If there is one thing that we take seriously in America, it is our independence. We like being able to go where we please and to do what we want to do. Of course, this fierce loyalty to independence helps to explain why we are so attached to our cars. Having reliable transportation is an institution in this country, and nearly everyone relies on having a car, truck van or SUV to get from one place to another. Some would even say it’s impossible to get by and stay gainfully employed without a vehicle.

The problem with transportation is that it takes credit in order to buy a car. As of right now, there are about 26 million people in this country (this translates to about 1 percent of American adults) who do not have any established credit. Some call this state of being “credit invisible” and it essentially means folks who have no credit file with the major credit reporting agencies. And you can add to that one percent another 8 percent of consumers who have “unscored credit records.” These are people who don’t have enough credit history to create a legit credit score. The credit reporting agencies make use of tradeline data to give people their customer scores. The information they use relates to the account, payment information and what type of account it is.

In order for the credit reporting agencies to predict and evaluate how people will use lines of credit, they must capture this information. It is important to note, however, that even with all of this information in hand, this data will not capture a true view of someone’s overall financial big picture. The agencies also use alternative data when scoring consumers, but this information is limited to public records, like liens and bankruptcies.

TASKS FOR THIS EXERCISE:
1 – Return the section of the credit passage from "The problem with" up to and including "account it is.".
2 – Answer these questions using the credit passage:
(a) Which types of vehicle does it name for getting from one place to another?
(b) What additional share of consumers does it say have "unscored credit records"?
(c) Which public records does it give as the limits of the alternative data?
3 – Please carry the credit passage forward from its final sentence.
The lines after this credit passage are separate material, apart from it.

INFORMATION SUPPLIED:
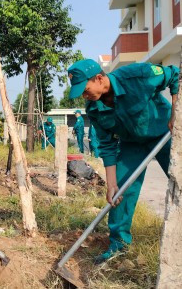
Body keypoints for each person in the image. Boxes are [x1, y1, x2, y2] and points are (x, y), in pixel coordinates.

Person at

ANSWERS FOR THE EXERCISE:
1 –
The problem with transportation is that it takes credit in order to buy a car. As of right now, there are about 26 million people in this country (this translates to about 1 percent of American adults) who do not have any established credit. Some call this state of being “credit invisible” and it essentially means folks who have no credit file with the major credit reporting agencies. And you can add to that one percent another 8 percent of consumers who have “unscored credit records.” These are people who don’t have enough credit history to create a legit credit score. The credit reporting agencies make use of tradeline data to give people their customer scores. The information they use relates to the account, payment information and what type of account it is.

2 –
(a) A car, truck, van or SUV.
(b) Another 8 percent.
(c) Liens and bankruptcies.

3 –
Most underbanked and unbanked consumers – the people who are credit invisible – are not sufficiently scored by the major credit reporting agencies. They simply do not have access to all of the important information available from alternative lenders, which lots of underbanked people use to get access to loans because they don’t have credit cards or access to loans from traditional banks. These alternative lenders often report information only to alternative credit reporting agencies. Without this kind of information in hand, lenders are missing out on providing service to a much broader base of customers. And consumers often fail to obtain auto loans, while also missing opportunities to improve their credit scores.

Lenders who use traditional credit data in conjunction with alternative lending data can provide consumers with better loans, while minimizing any losses. Tradeline data from alternative lenders helps to identify the higher-risk consumers while also providing opportunities for lower-risk borrowers. The end result is that lenders are able to provide loans for underbanked consumers who have profiles that are closer to what traditional credit reporting agencies consider to be ideal. What more could both lenders and borrowers ask for than a scenario where both of their best interests are served?

It may take some time for alternative credit reporting data to become more mainstream. This has to happen, though, if lenders are truly interested in broadening their customer base. Consumers, whether they utilize only traditional financial services or alternative financial services, deserve the chance to get auto loans and other lines of credit based upon their history and their likelihood of being able to stay current on their loans in the future. Once lenders have access to all of the pertinent information by way of consumers’ credit scores, they will be better equipped to serve the public.